A natureza digital da informação biológica
O valor de ter uma sequência completa do genoma é que se pode iniciar o estudo de um sistema biológico com um núcleo de informação digital precisamente definível para aquele organismo – um código fonte genético totalmente delineado. O desafio, então, está em decifrar que informação está codificada dentro do código digital. O genoma codifica dois tipos principais de informação digital – os genes que codificam as máquinas moleculares de proteína e RNA da vida, e as redes reguladoras que especificam como esses genes são expressos no tempo, espaço e amplitude.
É a evolução das redes reguladoras e não os próprios genes que desempenham o papel crítico de tornar os organismos diferentes uns dos outros. A informação digital em genomas opera em três diferentes períodos de tempo: evolução (dezenas a milhões de anos), desenvolvimento (horas a dezenas de anos) e fisiologia (milissegundos a semanas). O desenvolvimento é a elaboração de um organismo a partir de uma única célula (o óvulo fertilizado) para um adulto (para humanos são 1014 células de milhares de tipos diferentes). A fisiologia é o desencadeamento de programas funcionais específicos (por exemplo, a resposta imunológica) por sinais ambientais. As redes reguladoras são cruciais em cada um destes aspectos da biologia.

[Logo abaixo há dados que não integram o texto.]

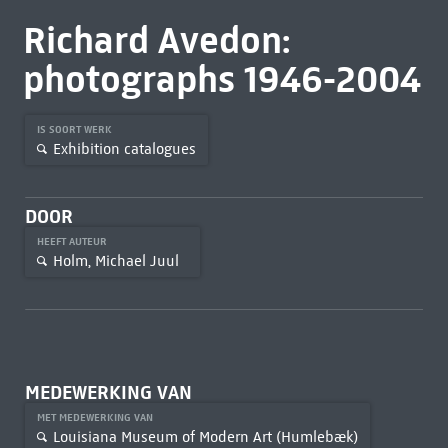
Richard Avedon:
photographs 1946-2004
IS SOORT WERK
Exhibition catalogues
DOOR
HEEFT AUTEUR
Holm, Michael Juul
MEDEWERKING VAN
MET MEDEWERKING VAN
Louisiana Museum of Modern Art (Humlebæk)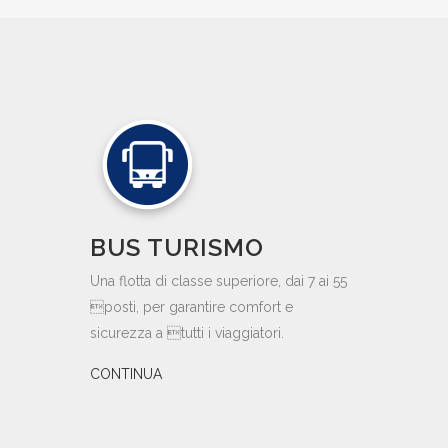
BUS TURISMO
Una flotta di classe superiore, dai 7 ai 55
posti, per garantire comfort e
sicurezza a tutti i viaggiatori.
CONTINUA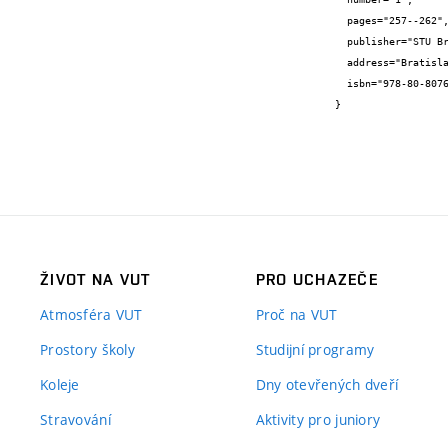
  pages="257--262",

  publisher="STU Bratislava",

  address="Bratislava",

  isbn="978-80-8076-089-2"

}
ŽIVOT NA VUT
PRO UCHAZEČE
Atmosféra VUT
Proč na VUT
Prostory školy
Studijní programy
Koleje
Dny otevřených dveří
Stravování
Aktivity pro juniory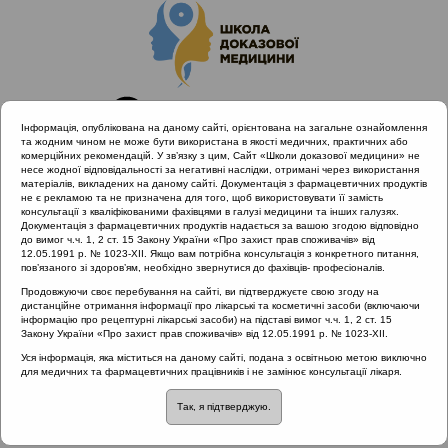
Інформація, опублікована на даному сайті, орієнтована на загальне ознайомлення
та жодним чином не може бути використана в якості медичних, практичних або
комерційних рекомендацій. У зв’язку з цим, Сайт «Школи доказової медицини» не
несе жодної відповідальності за негативні наслідки, отримані через використання
матеріалів, викладених на даному сайті. Документація з фармацевтичних продуктів
не є рекламою та не призначена для того, щоб використовувати її замість
консультації з кваліфікованими фахівцями в галузі медицини та інших галузях.
Головна
Матеріали за МКХ-11
Документація з фармацевтичних продуктів надається за вашою згодою відповідно
10 Хвороби вуха та соскоподібного відростка
до вимог ч.ч. 1, 2 ст. 15 Закону України «Про захист прав споживачів» від
12.05.1991 р. № 1023-XII. Якщо вам потрібна консультація з конкретного питання,
Захворювання з порушеннями слуху
пов’язаного зі здоров’ям, необхідно звернутися до фахівців- професіоналів.
Продовжуючи своє перебування на сайті, ви підтверджуєте свою згоду на
дистанційне отримання інформації про лікарські та косметичні засоби (включаючи
інформацію про рецептурні лікарські засоби) на підставі вимог ч.ч. 1, 2 ст. 15
Матеріали за МКХ-11:: 10 Хвороби вуха та
Закону України «Про захист прав споживачів» від 12.05.1991 р. № 1023-XII.
соскоподібного відростка ::
Захворювання з
Уся інформація, яка міститься на даному сайті, подана з освітньою метою виключно
порушеннями слуху
для медичних та фармацевтичних працівників і не замінює консультації лікаря.
Рубрика:
Так, я підтверджую.
Захворювання з порушеннями слуху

As redes reguladoras são compostas por dois tipos principais de componentes: os factores de transcrição e os sítios de ADN aos quais se ligam nas regiões de controlo dos genes, tais como promotores, potenciadores e silenciadores. As regiões de controle de genes individuais servem como processadores de informação para integrar a informação inerente às concentrações de diferentes fatores de transcrição em sinais que medeiam a expressão gênica. A coleta dos fatores de transcrição e seus locais de ligação de DNA cognato nas regiões de controle dos genes que desempenham uma determinada função de desenvolvimento ou fisiológica constituem essas redes reguladoras (Fig. 2).